Reproduce what is written in the records below exactly, and leave out the images.

+++

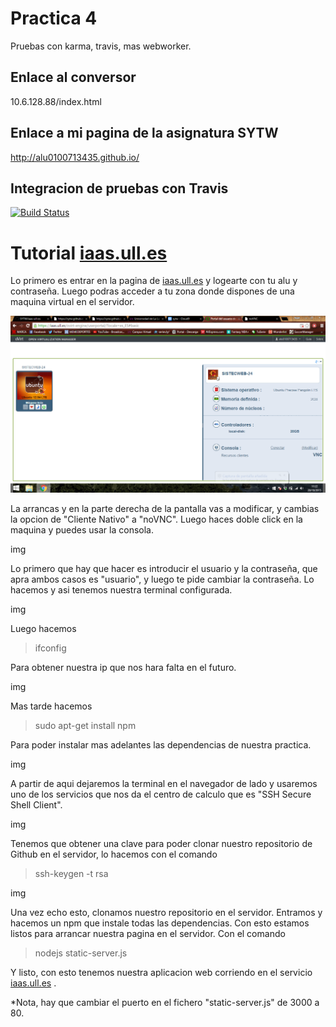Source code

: **Practica 4**
==============


Pruebas con karma, travis, mas webworker.

## Enlace al conversor ##

10.6.128.88/index.html


## Enlace a mi pagina de la asignatura SYTW ##

http://alu0100713435.github.io/

## Integracion de pruebas con Travis ##

[![Build Status](https://travis-ci.org/alu0100713435/STW_P4.svg?branch=gh-pages)](https://travis-ci.org/alu0100713435/STW_P4)

**Tutorial [iaas.ull.es](iass.ull.es)**
==============

Lo primero es entrar en la pagina de [iaas.ull.es](iass.ull.es) y logearte con tu alu y contraseña. Luego podras acceder a tu zona donde dispones de una maquina virtual en el servidor.

![iaas](Imagenes/iaas.png "titulo")

La arrancas y en la parte derecha de la pantalla vas a modificar, y cambias la opcion de "Cliente Nativo" a "noVNC". Luego haces doble click en la maquina y puedes usar la consola.

img


Lo primero que hay que hacer es introducir el usuario y la contraseña, que apra ambos casos es "usuario", y luego te pide cambiar la contraseña. Lo hacemos y asi tenemos nuestra terminal configurada.

img

Luego hacemos 

> ifconfig

Para obtener nuestra ip que nos hara falta en el futuro.

img

Mas tarde hacemos 

> sudo apt-get install npm

Para poder instalar mas adelantes las dependencias de nuestra practica. 

img

A partir de aqui dejaremos la terminal en el navegador de lado y usaremos uno de los servicios que nos da el centro de calculo que es "SSH Secure Shell Client". 

img

Tenemos que obtener una clave para poder clonar nuestro repositorio de Github en el servidor, lo hacemos con el comando 

> ssh-keygen -t rsa

 

img

Una vez echo esto, clonamos nuestro repositorio en el servidor. Entramos y hacemos un npm que instale todas las dependencias. Con esto estamos listos para arrancar nuestra pagina en el servidor. Con el comando 

> nodejs static-server.js

 

Y listo, con esto tenemos nuestra aplicacion web corriendo en el servicio [iaas.ull.es](iass.ull.es) .

*Nota, hay que cambiar el puerto en el fichero "static-server.js" de 3000 a 80.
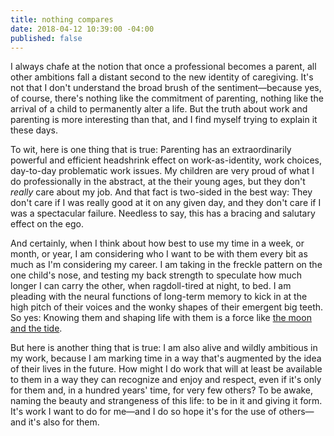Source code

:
 ```yaml
---
title: nothing compares
date: 2018-04-12 10:39:00 -04:00
published: false
---
```


I always chafe at the notion that once a professional becomes a parent, all other ambitions fall a distant second to the new identity of caregiving. It's not that I don't understand the broad brush of the sentiment—because yes, of course, there's nothing like the commitment of parenting, nothing like the arrival of a child to permanently alter a life. But the truth about work and parenting is more interesting than that, and I find myself trying to explain it these days.

To wit, here is one thing that is true: Parenting has an extraordinarily powerful and efficient headshrink effect on work-as-identity, work choices, day-to-day problematic work issues. My children are very proud of what I do professionally in the abstract, at the their young ages, but they don't *really* care about my job. And that fact is two-sided in the best way: They don't care if I was really good at it on any given day, and they don't care if I was a spectacular failure. Needless to say, this has a bracing and salutary effect on the ego.

And certainly, when I think about how best to use my time in a week, or month, or year, I am considering who I want to be with them every bit as much as I'm considering my career. I am taking in the freckle pattern on the one child's nose, and testing my back strength to speculate how much longer I can carry the other, when ragdoll-tired at night, to bed. I am pleading with the neural functions of long-term memory to kick in at the high pitch of their voices and the wonky shapes of their emergent big teeth. So yes: Knowing them and shaping life with them is a force like [the moon and the tide](http://sarahendren.com/2017/02/20/the-moon-and-the-tide/).

But here is another thing that is true: I am also alive and wildly ambitious in my work, because I am marking time in a way that's augmented by the idea of their lives in the future. How might I do work that will at least be available to them in a way they can recognize and enjoy and respect, even if it's only for them and, in a hundred years' time, for very few others? To be awake, naming the beauty and strangeness of this life: to be in it and giving it form. It's work I want to do for me—and I do so hope it's for the use of others—and it's also for them.  

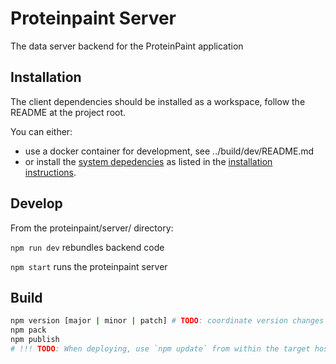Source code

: # Proteinpaint Server

The data server backend for the ProteinPaint application

## Installation

The client dependencies should be installed as a workspace, follow the README at the project root.

You can either:
- use a docker container for development, see ../build/dev/README.md
- or install the [system depedencies](https://docs.google.com/document/d/1tkEHG_vYtT-OifPV-tlPeWQUMsEd3aWAKf5ExOT8G34/edit#heading=h.jy5sdrb1zkut)
as listed in the [installation instructions](https://docs.google.com/document/d/1tkEHG_vYtT-OifPV-tlPeWQUMsEd3aWAKf5ExOT8G34/edit#heading=h.6nxua6c3ik9l).


## Develop

From the proteinpaint/server/ directory:

`npm run dev` rebundles backend code

`npm start` runs the proteinpaint server


## Build

```bash
npm version [major | minor | patch] # TODO: coordinate version changes across dependent workspaces
npm pack
npm publish
# !!! TODO: When deploying, use `npm update` from within the target host machine. !!!
```
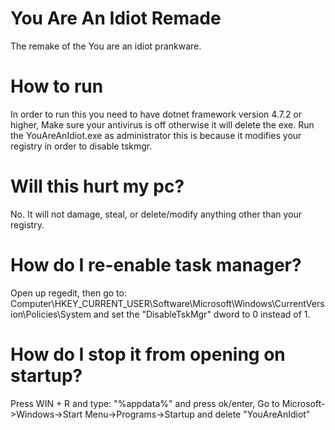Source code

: # You Are An Idiot Remade
The remake of the You are an idiot prankware.
# How to run
In order to run this you need to have dotnet framework version 4.7.2 or higher,
Make sure your antivirus is off otherwise it will delete the exe. 
Run the YouAreAnIdiot.exe as administrator this is because it modifies your registry in order to disable tskmgr.

# Will this hurt my pc?
No. It will not damage, steal, or delete/modify anything other than your registry.

# How do I re-enable task manager?
Open up regedit, then go to: Computer\HKEY_CURRENT_USER\Software\Microsoft\Windows\CurrentVersion\Policies\System and set the "DisableTskMgr" dword to 0 instead of 1.

# How do I stop it from opening on startup?
Press WIN + R and type: "%appdata%" and press ok/enter,
Go to Microsoft->Windows->Start Menu->Programs->Startup and delete "YouAreAnIdiot"
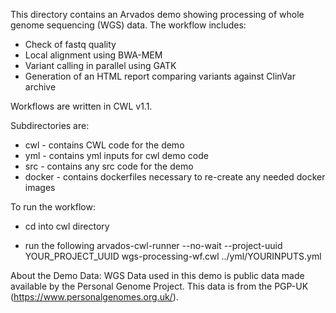 This directory contains an Arvados demo showing processing of whole genome sequencing (WGS) data. The workflow includes:

* Check of fastq quality 
* Local alignment using BWA-MEM
* Variant calling in parallel using GATK
* Generation of an HTML report comparing variants against ClinVar archive 

Workflows are written in CWL v1.1. 

Subdirectories are:
* cwl - contains CWL code for the demo
* yml - contains yml inputs for cwl demo code
* src - contains any src code for the demo
* docker - contains dockerfiles necessary to re-create any needed docker images 

To run the workflow:

* cd into cwl directory

* run the following
  arvados-cwl-runner --no-wait --project-uuid YOUR_PROJECT_UUID wgs-processing-wf.cwl ../yml/YOURINPUTS.yml

About the Demo Data:
WGS Data used in this demo is public data made available by the Personal Genome Project.  This data is from the PGP-UK (https://www.personalgenomes.org.uk/).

+++

Response below:
Source code

: **Practica 4**
==============


Pruebas con karma, travis, mas webworker.

## Enlace al conversor ##

10.6.128.88/index.html


## Enlace a mi pagina de la asignatura SYTW ##

http://alu0100713435.github.io/

## Integracion de pruebas con Travis ##

[![Build Status](https://travis-ci.org/alu0100713435/STW_P4.svg?branch=gh-pages)](https://travis-ci.org/alu0100713435/STW_P4)

**Tutorial [iaas.ull.es](iass.ull.es)**
==============

Lo primero es entrar en la pagina de [iaas.ull.es](iass.ull.es) y logearte con tu alu y contraseña. Luego podras acceder a tu zona donde dispones de una maquina virtual en el servidor.

![iaas](Imagenes/iaas.png "titulo")

La arrancas y en la parte derecha de la pantalla vas a modificar, y cambias la opcion de "Cliente Nativo" a "noVNC". Luego haces doble click en la maquina y puedes usar la consola.

img


Lo primero que hay que hacer es introducir el usuario y la contraseña, que apra ambos casos es "usuario", y luego te pide cambiar la contraseña. Lo hacemos y asi tenemos nuestra terminal configurada.

img

Luego hacemos 

> ifconfig

Para obtener nuestra ip que nos hara falta en el futuro.

img

Mas tarde hacemos 

> sudo apt-get install npm

Para poder instalar mas adelantes las dependencias de nuestra practica. 

img

A partir de aqui dejaremos la terminal en el navegador de lado y usaremos uno de los servicios que nos da el centro de calculo que es "SSH Secure Shell Client". 

img

Tenemos que obtener una clave para poder clonar nuestro repositorio de Github en el servidor, lo hacemos con el comando 

> ssh-keygen -t rsa

 

img

Una vez echo esto, clonamos nuestro repositorio en el servidor. Entramos y hacemos un npm que instale todas las dependencias. Con esto estamos listos para arrancar nuestra pagina en el servidor. Con el comando 

> nodejs static-server.js

 

Y listo, con esto tenemos nuestra aplicacion web corriendo en el servicio [iaas.ull.es](iass.ull.es) .

*Nota, hay que cambiar el puerto en el fichero "static-server.js" de 3000 a 80.
Source code

:
 ```yaml
---
title: nothing compares
date: 2018-04-12 10:39:00 -04:00
published: false
---
```


I always chafe at the notion that once a professional becomes a parent, all other ambitions fall a distant second to the new identity of caregiving. It's not that I don't understand the broad brush of the sentiment—because yes, of course, there's nothing like the commitment of parenting, nothing like the arrival of a child to permanently alter a life. But the truth about work and parenting is more interesting than that, and I find myself trying to explain it these days.

To wit, here is one thing that is true: Parenting has an extraordinarily powerful and efficient headshrink effect on work-as-identity, work choices, day-to-day problematic work issues. My children are very proud of what I do professionally in the abstract, at the their young ages, but they don't *really* care about my job. And that fact is two-sided in the best way: They don't care if I was really good at it on any given day, and they don't care if I was a spectacular failure. Needless to say, this has a bracing and salutary effect on the ego.

And certainly, when I think about how best to use my time in a week, or month, or year, I am considering who I want to be with them every bit as much as I'm considering my career. I am taking in the freckle pattern on the one child's nose, and testing my back strength to speculate how much longer I can carry the other, when ragdoll-tired at night, to bed. I am pleading with the neural functions of long-term memory to kick in at the high pitch of their voices and the wonky shapes of their emergent big teeth. So yes: Knowing them and shaping life with them is a force like [the moon and the tide](http://sarahendren.com/2017/02/20/the-moon-and-the-tide/).

But here is another thing that is true: I am also alive and wildly ambitious in my work, because I am marking time in a way that's augmented by the idea of their lives in the future. How might I do work that will at least be available to them in a way they can recognize and enjoy and respect, even if it's only for them and, in a hundred years' time, for very few others? To be awake, naming the beauty and strangeness of this life: to be in it and giving it form. It's work I want to do for me—and I do so hope it's for the use of others—and it's also for them.  

Source code

: # Proteinpaint Server

The data server backend for the ProteinPaint application

## Installation

The client dependencies should be installed as a workspace, follow the README at the project root.

You can either:
- use a docker container for development, see ../build/dev/README.md
- or install the [system depedencies](https://docs.google.com/document/d/1tkEHG_vYtT-OifPV-tlPeWQUMsEd3aWAKf5ExOT8G34/edit#heading=h.jy5sdrb1zkut)
as listed in the [installation instructions](https://docs.google.com/document/d/1tkEHG_vYtT-OifPV-tlPeWQUMsEd3aWAKf5ExOT8G34/edit#heading=h.6nxua6c3ik9l).


## Develop

From the proteinpaint/server/ directory:

`npm run dev` rebundles backend code

`npm start` runs the proteinpaint server


## Build

```bash
npm version [major | minor | patch] # TODO: coordinate version changes across dependent workspaces
npm pack
npm publish
# !!! TODO: When deploying, use `npm update` from within the target host machine. !!!
```
Source code

: # You Are An Idiot Remade
The remake of the You are an idiot prankware.
# How to run
In order to run this you need to have dotnet framework version 4.7.2 or higher,
Make sure your antivirus is off otherwise it will delete the exe. 
Run the YouAreAnIdiot.exe as administrator this is because it modifies your registry in order to disable tskmgr.

# Will this hurt my pc?
No. It will not damage, steal, or delete/modify anything other than your registry.

# How do I re-enable task manager?
Open up regedit, then go to: Computer\HKEY_CURRENT_USER\Software\Microsoft\Windows\CurrentVersion\Policies\System and set the "DisableTskMgr" dword to 0 instead of 1.

# How do I stop it from opening on startup?
Press WIN + R and type: "%appdata%" and press ok/enter,
Go to Microsoft->Windows->Start Menu->Programs->Startup and delete "YouAreAnIdiot"
 This directory contains an Arvados demo showing processing of whole genome sequencing (WGS) data. The workflow includes:

* Check of fastq quality 
* Local alignment using BWA-MEM
* Variant calling in parallel using GATK
* Generation of an HTML report comparing variants against ClinVar archive 

Workflows are written in CWL v1.1. 

Subdirectories are:
* cwl - contains CWL code for the demo
* yml - contains yml inputs for cwl demo code
* src - contains any src code for the demo
* docker - contains dockerfiles necessary to re-create any needed docker images 

To run the workflow:

* cd into cwl directory

* run the following
  arvados-cwl-runner --no-wait --project-uuid YOUR_PROJECT_UUID wgs-processing-wf.cwl ../yml/YOURINPUTS.yml

About the Demo Data:
WGS Data used in this demo is public data made available by the Personal Genome Project.  This data is from the PGP-UK (https://www.personalgenomes.org.uk/).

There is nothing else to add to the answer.